Now I'm a big fan of hyper-reality, after all it's what I write myself, but if there is no contrasting with accepted reality by which to blur the edges between the two, then you just have a datastream of typography, words and fragmented concepts suspended in the ether. There is no heart to this book. No anchorage for the reader to grasp hold of and orient themselves into the world of the book. It's akin to reading ticker tape reports, as it whisks through your fingers and disappears into the void the moment it's out of contact with you and already rendered obsolete by the next input. Jeff Noon, with whom Beard's work is often compared (not least because both emphasise music with their cyberpunk world cultures), at least has the basic human quest to find the lost girl in his novels. But Beard offers nothing so personal or intimate here. Just codified linguistic and symbolic data. An agglutination that doesn't really agglomerate to anything of import. Close the final cover and the last words evanesce on the air and out of your memory and grasp for ever.
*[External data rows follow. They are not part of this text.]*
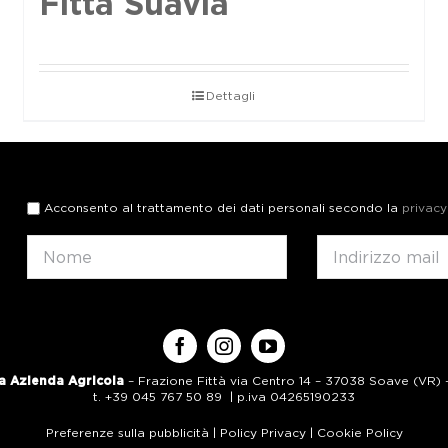
Fittà Suavia
Dettagli
Acconsento al trattamento dei dati personali secondo la
privacy
a Azienda Agricola
– Frazione Fittà via Centro 14 – 37038 Soave (VR) – 
t. +39 045 767 50 89 | p.iva 04265190233
Preferenze sulla pubblicità
|
Policy Privacy
|
Cookie Policy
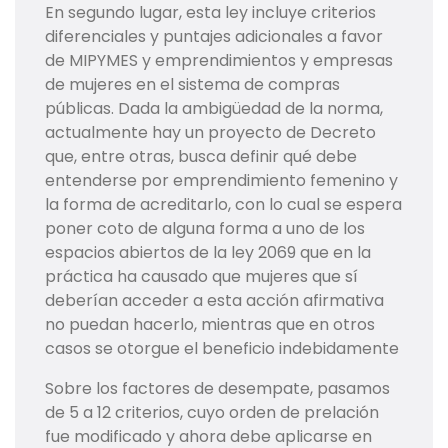
En segundo lugar, esta ley incluye criterios
diferenciales y puntajes adicionales a favor
de MIPYMES y emprendimientos y empresas
de mujeres en el sistema de compras
públicas. Dada la ambigüedad de la norma,
actualmente hay un proyecto de Decreto
que, entre otras, busca definir qué debe
entenderse por emprendimiento femenino y
la forma de acreditarlo, con lo cual se espera
poner coto de alguna forma a uno de los
espacios abiertos de la ley 2069 que en la
práctica ha causado que mujeres que sí
deberían acceder a esta acción afirmativa
no puedan hacerlo, mientras que en otros
casos se otorgue el beneficio indebidamente
Sobre los factores de desempate, pasamos
de 5 a 12 criterios, cuyo orden de prelación
fue modificado y ahora debe aplicarse en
There are some good set-pieces. Following the navigation through an online security labyrinth is well rendered, with interesting 'digitising' of familiar words by spelling them with numbers and other computer codification tweaks. But then side by side you have the impenetrable such as this:

Widmanstatten intergrowth ov matched-lattice alloyz coding energy band gaps in nanotech circuits. The dispersed body ov PRISCILLA tags discarnate electronz in the multi-state memoryz ov the LONdon Stone."